**AUFGABEN**
a – Stimmen diese Aussagen mit dem Textausschnitt über die Führung bei Ethos überein: (i) Biedermann wechselte vom CEO-Posten direkt in den Verwaltungsrat; (ii) Biedermanns Ehefrau ist Präsidentin des Verwaltungsrats; (iii) Kaspar Müller war früher Präsident? Antworte jeweils mit Ja oder Nein und zitiere die entscheidenden Worte des Textausschnitts wörtlich.
b – Wie könnte der Textausschnitt über die Führung bei Ethos weitergehen? Setze ihn nach seinem letzten Satz fort.

Biedermann war lange CEO von Ethos und wechselte vor zwei Jahren direkt in den Verwaltungsrat. Biedermanns Ehefrau sitzt in der Geschäftsleitung. Das sei lange einigermassen gut gegangen, da die beiden mit dem damaligen Präsidenten Kaspar Müller ein Gegengewicht hatten. Mit Biedermanns Wechsel auf den Präsidenten-Stuhl habe sich das Governance-Problem aber verschärft. Der neue CEO Vincent Kaufmann ist ein Zögling von Biedermann. Der Ethos-CEO befinde sich in einer schwierigen Situation: Er ist der Chef der Frau seines Vorgesetzten.

**BEREITGESTELLTE DATEN**
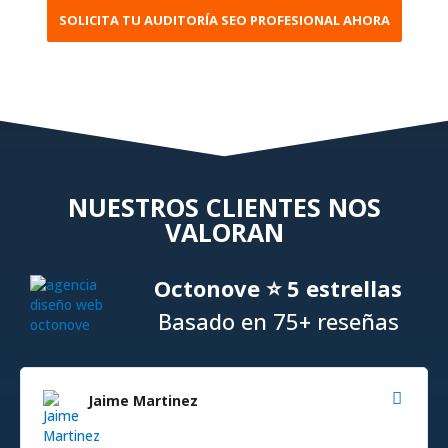
SOLICITA TU AUDITORÍA SEO PROFESIONAL AHORA
NUESTROS CLIENTES NOS
VALORAN
Octonove ⭐ 5 estrellas
Basado en 75+ reseñas
Jaime Martinez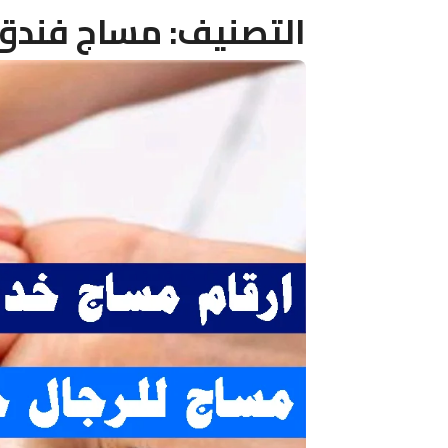
التصنيف:
مساج فندق 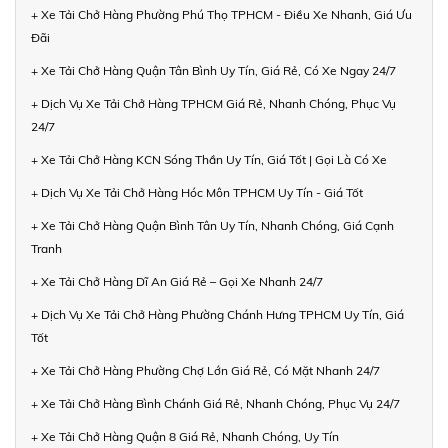
+ Xe Tải Chở Hàng Phường Phú Thọ TPHCM - Điều Xe Nhanh, Giá Ưu
Đãi
+ Xe Tải Chở Hàng Quận Tân Bình Uy Tín, Giá Rẻ, Có Xe Ngay 24/7
+ Dịch Vụ Xe Tải Chở Hàng TPHCM Giá Rẻ, Nhanh Chóng, Phục Vụ
24/7
+ Xe Tải Chở Hàng KCN Sóng Thần Uy Tín, Giá Tốt | Gọi Là Có Xe
+ Dịch Vụ Xe Tải Chở Hàng Hóc Môn TPHCM Uy Tín - Giá Tốt
+ Xe Tải Chở Hàng Quận Bình Tân Uy Tín, Nhanh Chóng, Giá Cạnh
Tranh
+ Xe Tải Chở Hàng Dĩ An Giá Rẻ – Gọi Xe Nhanh 24/7
+ Dịch Vụ Xe Tải Chở Hàng Phường Chánh Hưng TPHCM Uy Tín, Giá
Tốt
+ Xe Tải Chở Hàng Phường Chợ Lớn Giá Rẻ, Có Mặt Nhanh 24/7
+ Xe Tải Chở Hàng Bình Chánh Giá Rẻ, Nhanh Chóng, Phục Vụ 24/7
+ Xe Tải Chở Hàng Quận 8 Giá Rẻ, Nhanh Chóng, Uy Tín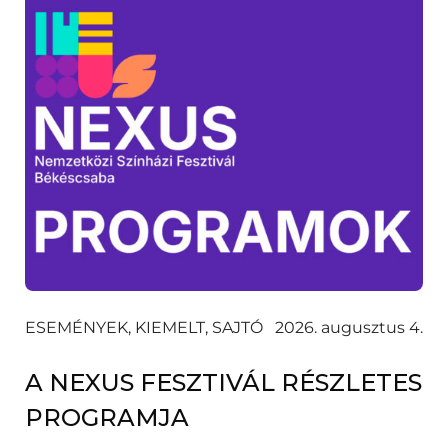
ESEMÉNYEK, KIEMELT, SAJTÓ
2026. augusztus 4.
A NEXUS FESZTIVÁL RÉSZLETES
PROGRAMJA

**LÖSUNGEN DER AUFGABEN**
a –
(i) Ja: „wechselte vor zwei Jahren direkt in den Verwaltungsrat“
(ii) Nein: „Biedermanns Ehefrau sitzt in der Geschäftsleitung.“
(iii) Ja: „mit dem damaligen Präsidenten Kaspar Müller“

b –
Die Stiftung, die sich als Vorkämpferin für ethische Standards in Unternehmen sieht und an Generalversammlungen den Managern gerne die Leviten liest, hat nun einen Eklat um die eigene Governance am Hals. «Biedermann predigt Wasser und trinkt Wein», heisst es aus dem Umfeld von Bruderer und Roth. In der Tat würde Ethos eine solche, mit Interessenkonflikten behaftete, Konstellation wohl in anderen Unternehmen verurteilen. Auch ein direkter Wechsel vom CEO-Posten ins Präsidium widerspricht den Regeln guter Unternehmensführung.

Biedermann und  Ethos-Direktor Vincent Kaufmann weisen die Vorwürfe zurück.